The main objectives of Fonseca’s research programs are the description and characterization of feeds, estimation of nutrient supplied by feeds and required by animals, and predictions of nutrient requirements – and especially those related to water consumption by livestock. Overall, he intends to provide tools for the decision-making processes optimizing feeding systems, production efficiency and profitability of animal production systems.

And if he wasn’t busy enough with research, his incessant energy keeps him going to teach a number of graduate and undergraduate courses. His courses include: the Fundamentals of Animal Nutrition, Advanced Nutrition Management, Beef Cattle Management and Applied Quantitative Methods for Agricultural Sciences, Special Topics in Veterinary Medicine and has been invited lecturer for Food Safety and Meat Industry. He is director of the Mathematical Nutrition Modeling Lab in the College.

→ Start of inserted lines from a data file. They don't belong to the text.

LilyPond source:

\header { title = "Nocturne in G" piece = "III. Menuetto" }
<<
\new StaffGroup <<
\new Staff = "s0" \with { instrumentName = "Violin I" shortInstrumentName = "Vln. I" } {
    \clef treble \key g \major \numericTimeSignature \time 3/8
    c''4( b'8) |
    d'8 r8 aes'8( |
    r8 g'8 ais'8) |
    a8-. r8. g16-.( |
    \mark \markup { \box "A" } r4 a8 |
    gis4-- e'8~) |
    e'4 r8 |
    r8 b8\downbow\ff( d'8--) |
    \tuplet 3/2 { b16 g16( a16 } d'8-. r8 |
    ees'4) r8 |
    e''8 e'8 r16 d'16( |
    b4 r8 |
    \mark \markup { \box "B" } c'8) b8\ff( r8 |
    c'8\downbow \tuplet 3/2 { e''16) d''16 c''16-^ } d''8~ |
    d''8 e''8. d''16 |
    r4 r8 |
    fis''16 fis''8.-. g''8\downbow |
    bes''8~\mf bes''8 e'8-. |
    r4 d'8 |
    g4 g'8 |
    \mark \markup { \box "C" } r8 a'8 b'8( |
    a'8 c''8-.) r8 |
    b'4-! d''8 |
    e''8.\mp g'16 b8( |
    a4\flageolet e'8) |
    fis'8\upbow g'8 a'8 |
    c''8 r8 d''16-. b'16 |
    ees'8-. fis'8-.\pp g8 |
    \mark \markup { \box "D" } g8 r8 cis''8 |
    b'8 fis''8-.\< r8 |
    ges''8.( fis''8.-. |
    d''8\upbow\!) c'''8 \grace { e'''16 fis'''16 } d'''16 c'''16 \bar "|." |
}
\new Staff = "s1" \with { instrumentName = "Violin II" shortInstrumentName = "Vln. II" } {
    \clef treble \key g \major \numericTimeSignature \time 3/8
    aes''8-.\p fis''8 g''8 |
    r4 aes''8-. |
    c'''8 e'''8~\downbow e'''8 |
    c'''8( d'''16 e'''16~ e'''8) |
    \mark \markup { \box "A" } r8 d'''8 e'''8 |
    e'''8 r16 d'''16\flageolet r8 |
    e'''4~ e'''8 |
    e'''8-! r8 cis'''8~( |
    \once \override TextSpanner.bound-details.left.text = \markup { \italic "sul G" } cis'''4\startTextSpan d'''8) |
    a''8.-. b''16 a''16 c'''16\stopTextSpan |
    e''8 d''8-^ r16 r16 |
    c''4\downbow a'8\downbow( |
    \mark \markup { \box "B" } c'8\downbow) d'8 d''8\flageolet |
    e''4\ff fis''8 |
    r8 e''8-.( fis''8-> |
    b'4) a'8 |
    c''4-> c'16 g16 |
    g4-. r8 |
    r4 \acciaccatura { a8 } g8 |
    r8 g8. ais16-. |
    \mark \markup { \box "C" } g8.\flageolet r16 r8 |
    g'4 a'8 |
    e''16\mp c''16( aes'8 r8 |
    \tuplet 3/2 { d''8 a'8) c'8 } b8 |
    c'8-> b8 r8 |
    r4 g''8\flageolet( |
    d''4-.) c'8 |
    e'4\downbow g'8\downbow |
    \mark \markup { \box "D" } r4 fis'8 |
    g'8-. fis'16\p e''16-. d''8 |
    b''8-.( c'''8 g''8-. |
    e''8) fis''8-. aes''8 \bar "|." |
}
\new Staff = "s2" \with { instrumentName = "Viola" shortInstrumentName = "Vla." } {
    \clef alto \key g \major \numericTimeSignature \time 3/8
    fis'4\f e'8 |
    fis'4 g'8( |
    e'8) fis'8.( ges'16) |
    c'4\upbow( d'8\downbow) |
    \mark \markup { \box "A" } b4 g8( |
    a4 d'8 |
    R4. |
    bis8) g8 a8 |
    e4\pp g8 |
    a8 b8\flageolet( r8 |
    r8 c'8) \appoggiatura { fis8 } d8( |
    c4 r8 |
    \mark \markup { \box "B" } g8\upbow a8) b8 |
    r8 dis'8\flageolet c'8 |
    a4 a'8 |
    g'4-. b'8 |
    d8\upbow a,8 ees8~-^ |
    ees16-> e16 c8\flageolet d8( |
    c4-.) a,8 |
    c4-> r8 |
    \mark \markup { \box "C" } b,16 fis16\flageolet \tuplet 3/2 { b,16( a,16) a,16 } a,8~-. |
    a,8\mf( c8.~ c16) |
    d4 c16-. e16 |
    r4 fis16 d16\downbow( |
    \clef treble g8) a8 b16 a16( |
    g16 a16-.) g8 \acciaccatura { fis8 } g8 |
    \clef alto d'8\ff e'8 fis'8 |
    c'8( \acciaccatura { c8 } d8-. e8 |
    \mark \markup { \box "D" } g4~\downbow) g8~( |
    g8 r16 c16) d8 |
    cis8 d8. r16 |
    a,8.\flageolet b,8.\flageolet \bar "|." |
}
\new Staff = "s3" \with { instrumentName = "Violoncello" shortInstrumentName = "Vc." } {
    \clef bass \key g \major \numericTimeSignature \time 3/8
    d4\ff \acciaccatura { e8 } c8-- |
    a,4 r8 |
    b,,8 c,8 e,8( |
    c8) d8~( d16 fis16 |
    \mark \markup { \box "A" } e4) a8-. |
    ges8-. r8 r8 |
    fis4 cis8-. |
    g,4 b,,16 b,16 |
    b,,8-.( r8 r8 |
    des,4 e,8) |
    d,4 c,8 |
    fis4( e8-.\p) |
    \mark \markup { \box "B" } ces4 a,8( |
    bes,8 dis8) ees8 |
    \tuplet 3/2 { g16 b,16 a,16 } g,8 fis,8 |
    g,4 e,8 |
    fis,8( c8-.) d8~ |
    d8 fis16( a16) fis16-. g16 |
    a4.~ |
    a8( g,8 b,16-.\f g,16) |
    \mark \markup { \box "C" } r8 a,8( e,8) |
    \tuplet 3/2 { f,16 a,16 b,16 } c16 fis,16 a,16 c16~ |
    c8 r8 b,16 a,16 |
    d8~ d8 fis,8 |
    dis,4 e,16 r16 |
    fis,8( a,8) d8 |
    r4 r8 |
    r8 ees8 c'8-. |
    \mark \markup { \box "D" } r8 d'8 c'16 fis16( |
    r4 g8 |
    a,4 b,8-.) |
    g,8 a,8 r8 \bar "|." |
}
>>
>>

In addition to making an impact on Nevada agriculture, Fonseca makes an impact on his students. Arturo Macias Franco was a Senior Scholar who graduated in 2018. He was a veterinary science student who later added agricultural science for a double major.

“It was the best decision I could have made,” he said. “During my second semester, I had the pleasure of meeting Dr. Mozart Fonseca; his guidance allowed me to keep moving forward and helped me discover a new passion in research.”

Fonseca is also faculty in the Environmental Sciences Interdisciplinary Graduate Program and the College’s Experiment Station.

Across the span of the Nevada System of Higher Education the Board of Regents awarded two Rising Researcher awards this year and it just so happens they both came to University of Nevada, Reno faculty. In addition to Fonseca, Kostas Alexis in the College of Engineering is the other recipient of the award.